**STUDY TEXT**
########################################
If you haven't heard by now, Google GMail had a 2.5 hour outage on Tuesday. Acacio Cruz, Gmail’s Site Reliability Manager, explained in a little more detail regarding the outage. My interpretation of his explanation is that they had a bug in how data is shifted around in the cloud, and during a shift one of data centers couldn't handle the new burden, failed, and eventually the effect cascaded.

I have a few comments on this. First, GMail still carries the 'beta' moniker...and aren't service disruptions like this kind of expected/tolerated with beta software? But beta or not, real people use the service--including Google themselves (according to Acacio Cruz's post). So maybe it's time to promote GMail out of beta and designate it as production, since that's what it is to most people anyways.

Second, running a resilient cloud is hard, particularly when it comes to outages and the resulting automatic rebalancing to cover the gap and maintain availability. It's like a tire on a car: everything rotates routinely and drives smoothly when the tire is balanced. But if the center of balance of the tire shifts dramatically at a random moment, things quickly deteriorate and the high-speed rotation can cause significant instability and damage to the rest of the vehicle. Computing clouds are conceptually similar. What happens when an outage takes out a piece of the cloud and the finely orchestrated balance is randomly skewed...is the capacity of the rest of the cloud sufficient to absorb the load? Can the cloud rebalance itself gracefully? These are the same types of questions one will hear when investigating fault tolerance, failover, and redundancy capabilities of any normal technology component (servers, firewalls, WAN links, etc.). But the questions take on a whole new level of scale when you apply them to a cloud.

Plus let's not overlook the fact that we have different fault tolerance expectations for services in the cloud. The typical perception of clouds seems to imply internal failover capabilities. After all, that's part of the appeal of clouds: all that fault tolerance, redundancy, etc. is magically taken care of within the cloud. The cloud is infallible. The cloud cannot fail. Those are the dominant marketing messages. No one talks about having a contingency plan for when the cloud is unavailable (what would that be exactly? A second hot-spare cloud?).

So when choosing a cloud-based vendor, you should try to investigate their cloud resiliency. Vendors who take non-cloud specific software, run copies of it in two or three datacenters, and call it a cloud service are likely not delivering the true expected experience to customers. Software needs to be purpose-built to run in a cloud, including multi-tenancy design and strong internal failover capability. That's because most people wind up putting all of their eggs into the cloud basket. If you are going to be one of those people, you should try to make sure the basket offers the implied safety that you expect.

Until next time,
- Jeff
########################################
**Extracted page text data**
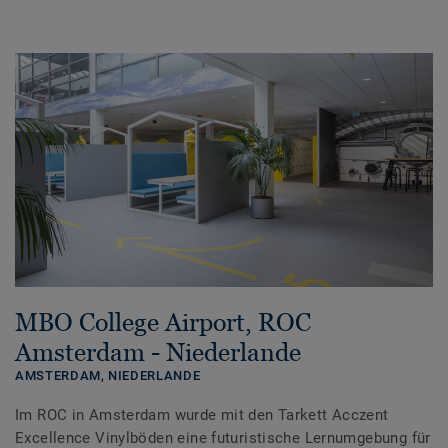
MBO College Airport, ROC
Amsterdam - Niederlande
AMSTERDAM,
NIEDERLANDE
Im ROC in Amsterdam wurde mit den Tarkett Acczent
Excellence Vinylböden eine futuristische Lernumgebung für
########################################
**TASKS AND EXERCISES**
**A)** In the Gmail outage post, reproduce word for word the passage from "I have a few" up to and including "most people anyways.".
**B)** Condense the paragraph of the Gmail outage post that begins "So when choosing a cloud-based vendor" into a short bulleted list that keeps its main points.

**SOLUTIONS FOR EACH TASK**
**A)**
I have a few comments on this. First, GMail still carries the 'beta' moniker...and aren't service disruptions like this kind of expected/tolerated with beta software? But beta or not, real people use the service--including Google themselves (according to Acacio Cruz's post). So maybe it's time to promote GMail out of beta and designate it as production, since that's what it is to most people anyways.

**B)**
- When choosing a cloud-based vendor, investigate the resiliency of its cloud.
- Vendors that run copies of non-cloud-specific software in two or three datacenters and call it a cloud service are likely not giving customers the experience they expect.
- Software needs to be purpose-built for the cloud, with multi-tenancy design and strong internal failover capability.
- This matters because most people end up putting all their eggs in the cloud basket, so they should make sure the basket offers the safety they expect.